<<<<
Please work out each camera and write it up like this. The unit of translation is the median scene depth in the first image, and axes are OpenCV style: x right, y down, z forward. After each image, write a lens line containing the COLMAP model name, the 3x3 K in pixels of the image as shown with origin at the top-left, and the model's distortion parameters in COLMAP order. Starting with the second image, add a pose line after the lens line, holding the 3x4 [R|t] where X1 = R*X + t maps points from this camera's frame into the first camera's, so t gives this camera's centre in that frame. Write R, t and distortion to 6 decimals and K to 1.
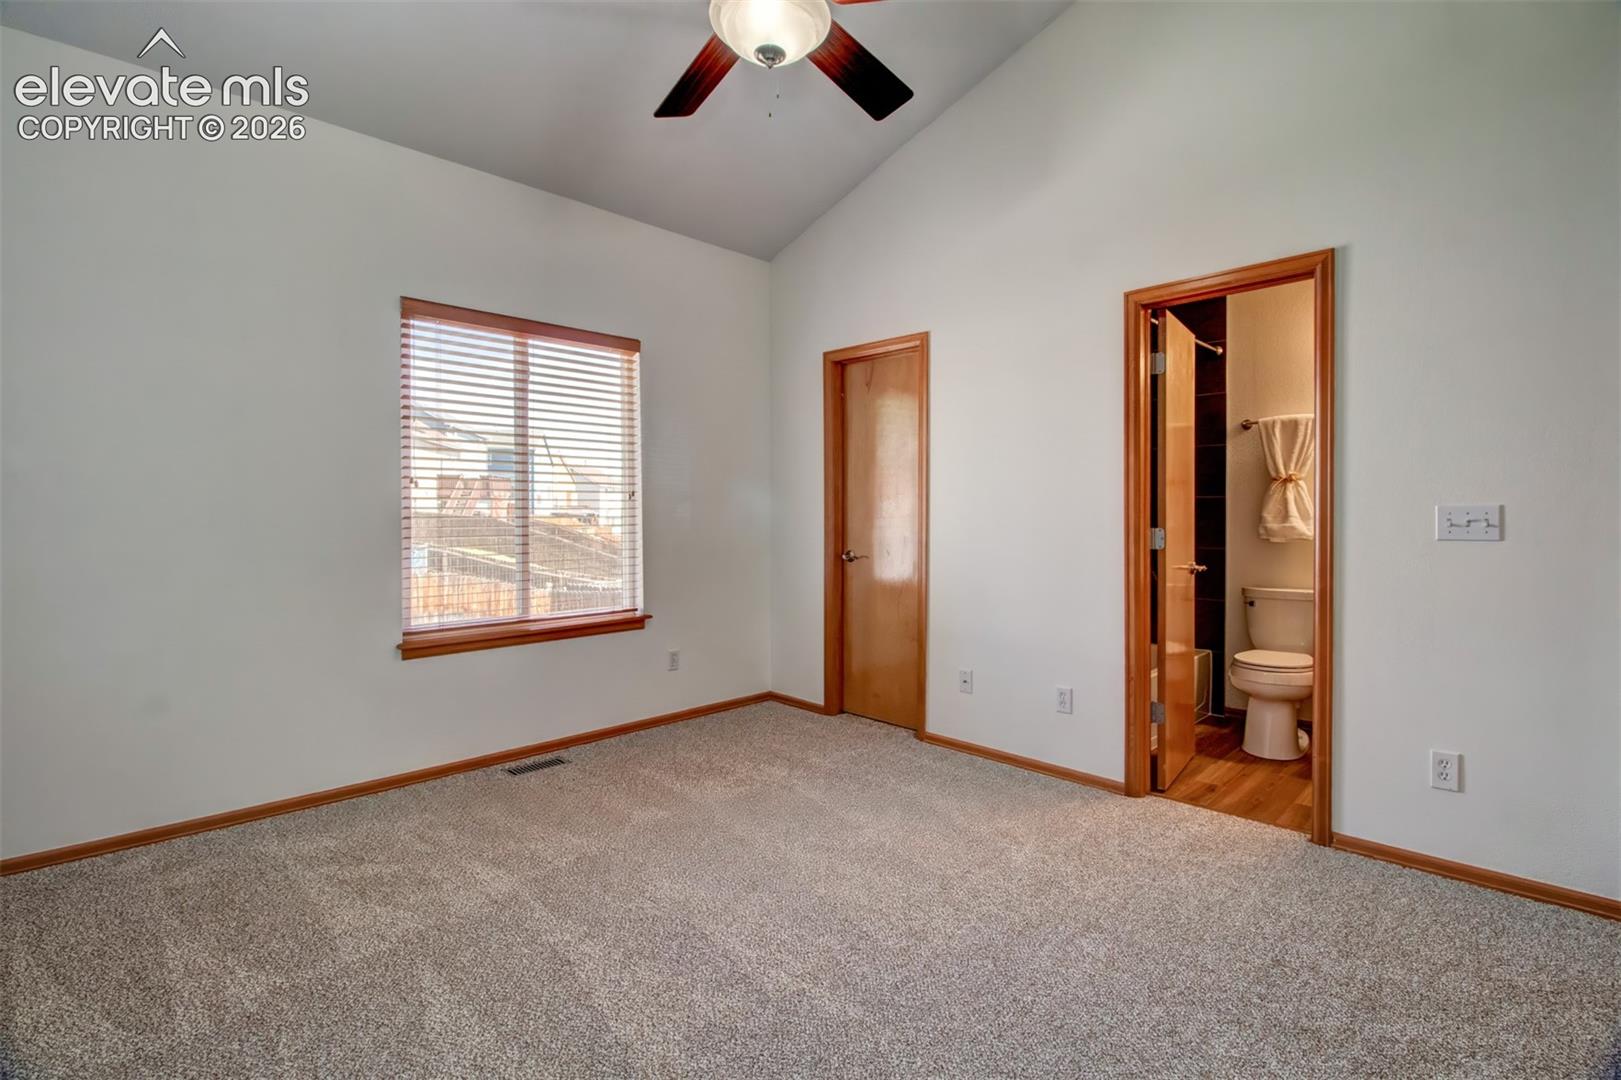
lens RADIAL K [[775.1, 0, 809.1], [0, 775.1, 538.8], [0, 0, 1]] dist [0.005834, -0.012629]
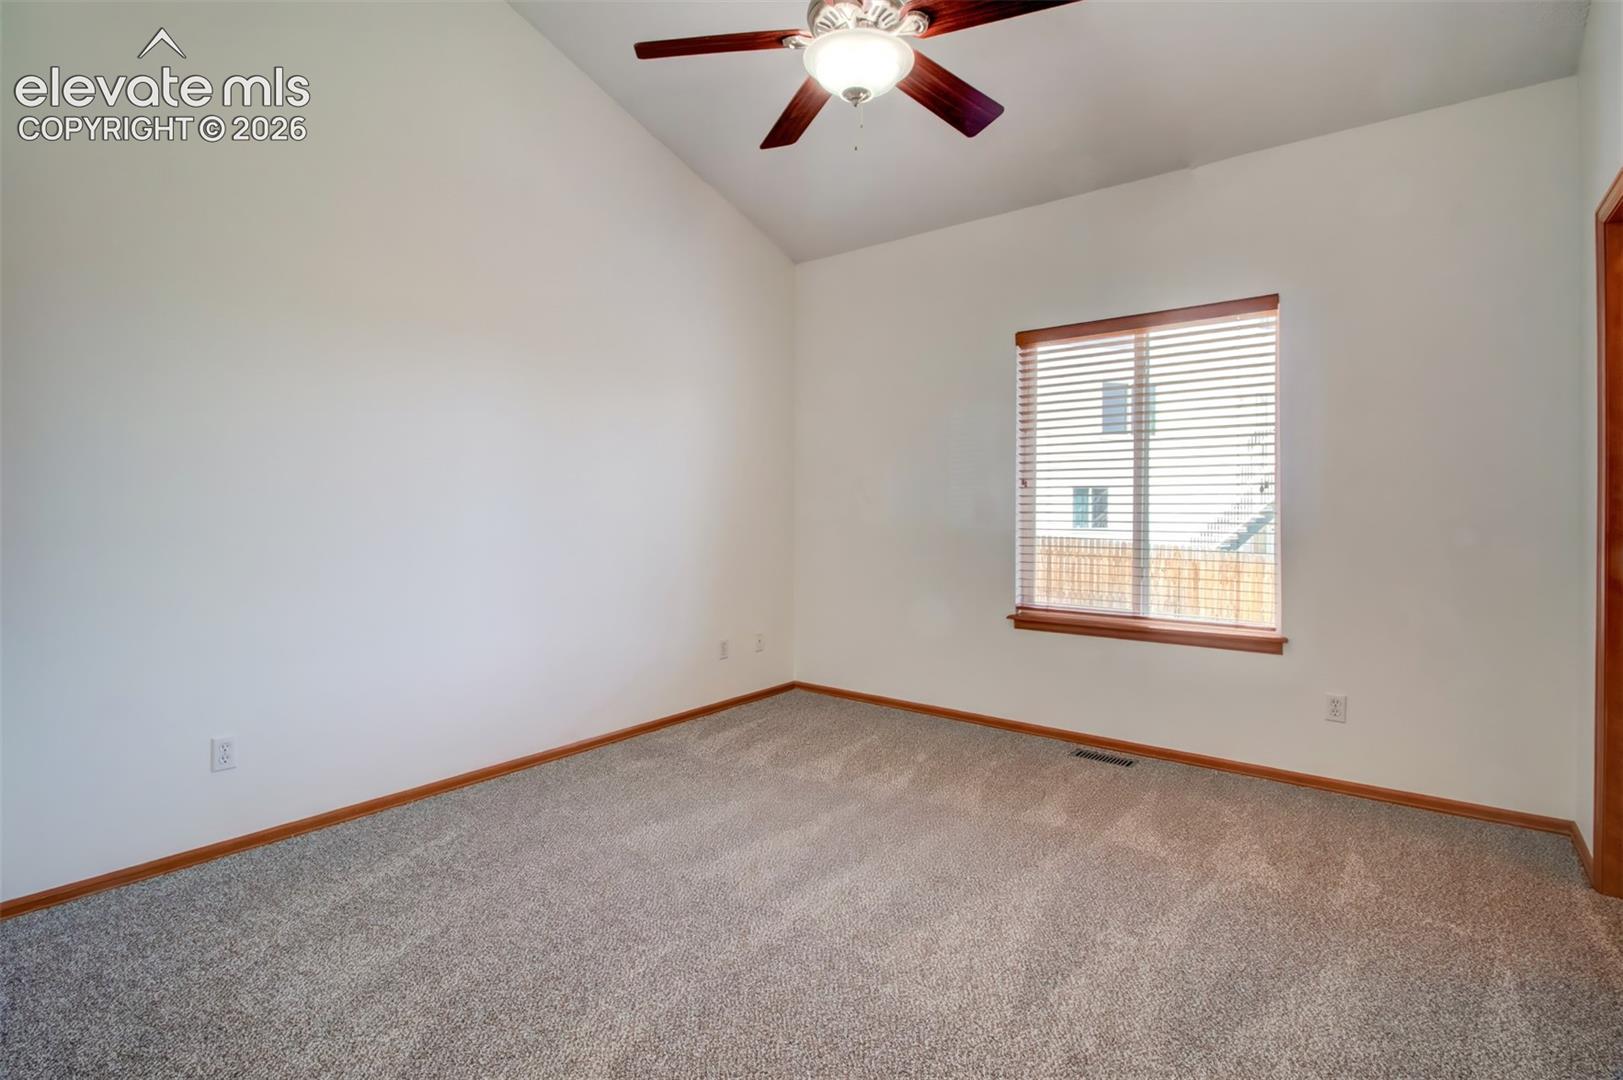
lens RADIAL K [[776.1, 0, 804.7], [0, 776.1, 536.3], [0, 0, 1]] dist [0.005834, -0.012629]
pose [[0.108199, 0.028234, -0.993728, 0.591266], [-0.046220, 0.998659, 0.023341, -0.001270], [0.993054, 0.043405, 0.109359, 0.478207]]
>>>>
What to do. Please retype all of the lines above word for word, and leave the pictures out.

Reply to the exercise.
Please work out each camera and write it up like this. The unit of translation is the median scene depth in the first image, and axes are OpenCV style: x right, y down, z forward. After each image, write a lens line containing the COLMAP model name, the 3x3 K in pixels of the image as shown with origin at the top-left, and the model's distortion parameters in COLMAP order. Starting with the second image, add a pose line after the lens line, holding the 3x4 [R|t] where X1 = R*X + t maps points from this camera's frame into the first camera's, so t gives this camera's centre in that frame. Write R, t and distortion to 6 decimals and K to 1.
lens RADIAL K [[775.1, 0, 809.1], [0, 775.1, 538.8], [0, 0, 1]] dist [0.005834, -0.012629]
lens RADIAL K [[776.1, 0, 804.7], [0, 776.1, 536.3], [0, 0, 1]] dist [0.005834, -0.012629]
pose [[0.108199, 0.028234, -0.993728, 0.591266], [-0.046220, 0.998659, 0.023341, -0.001270], [0.993054, 0.043405, 0.109359, 0.478207]]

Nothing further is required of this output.